- WORK TASK -
Reproduce every line of the entries below verbatim, omitting the pictures.

- Chart interpretation entries -

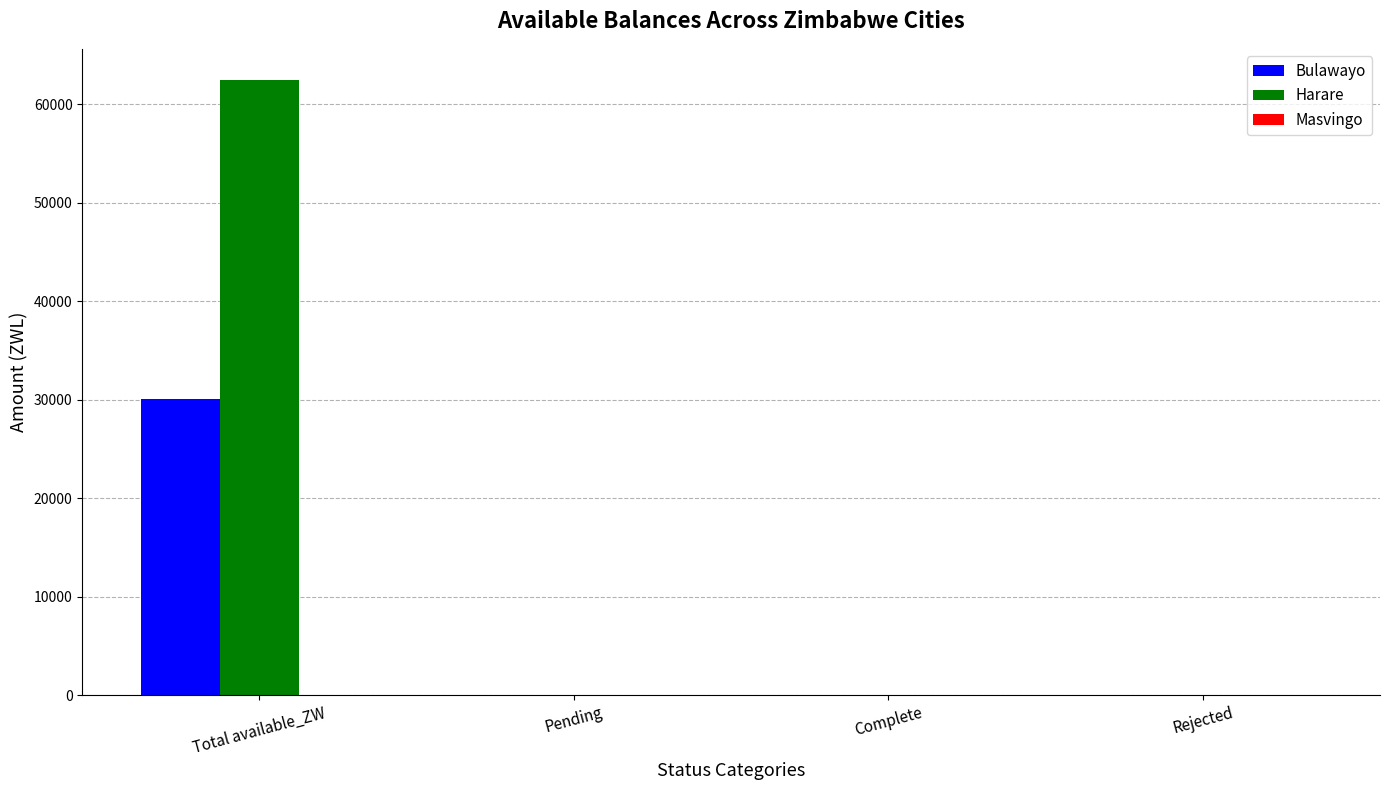

What is the greatest value displayed?

62490.4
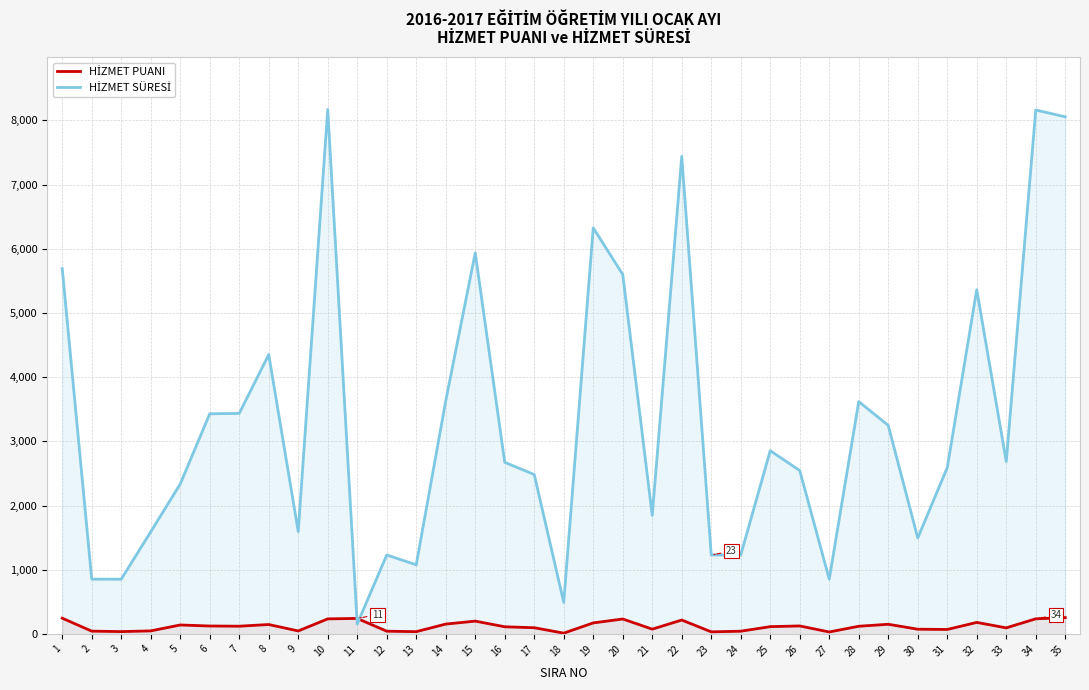

The value of HİZMET SÜRESİ at 4 is 1593. True or false?

True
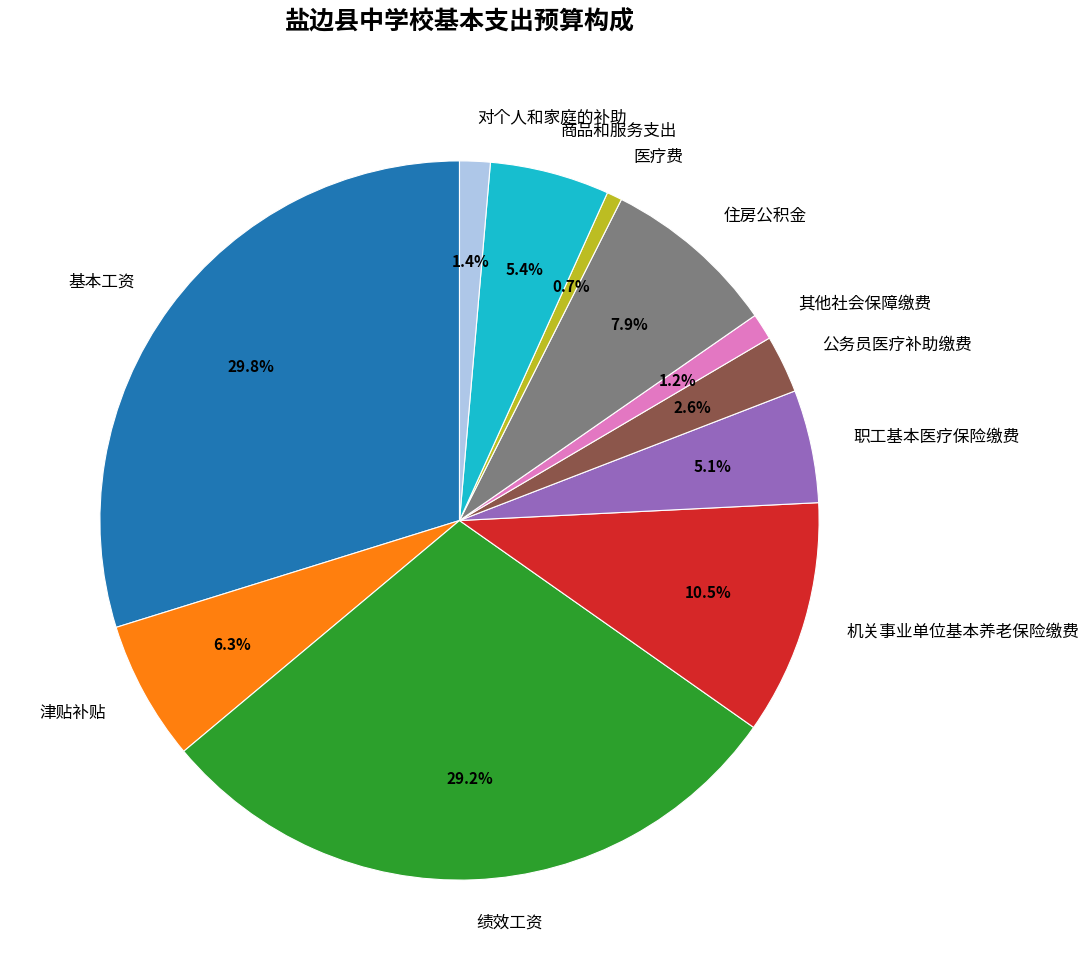

Is it true that 医疗费 is 11% of the pie?

False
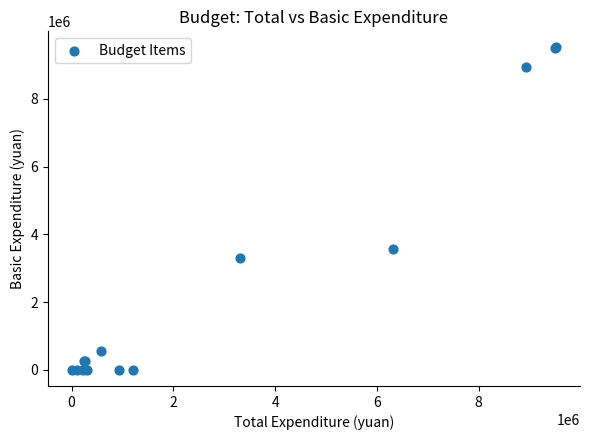

What Y value in the scatter plot is closest to 4757440?

3558038.6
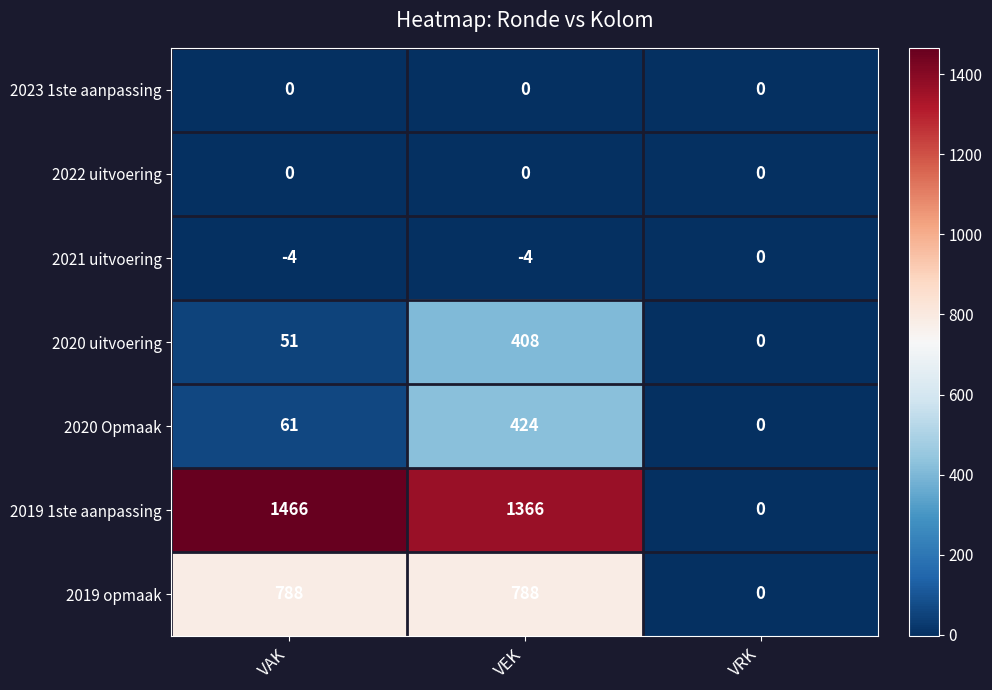

True or false: 2020 Opmaak has a value of 424 at VEK.

True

- TASK RESULT -
What is the greatest value displayed?

62490.4

The value of HİZMET SÜRESİ at 4 is 1593. True or false?

True

Is it true that 医疗费 is 11% of the pie?

False

What Y value in the scatter plot is closest to 4757440?

3558038.6

True or false: 2020 Opmaak has a value of 424 at VEK.

True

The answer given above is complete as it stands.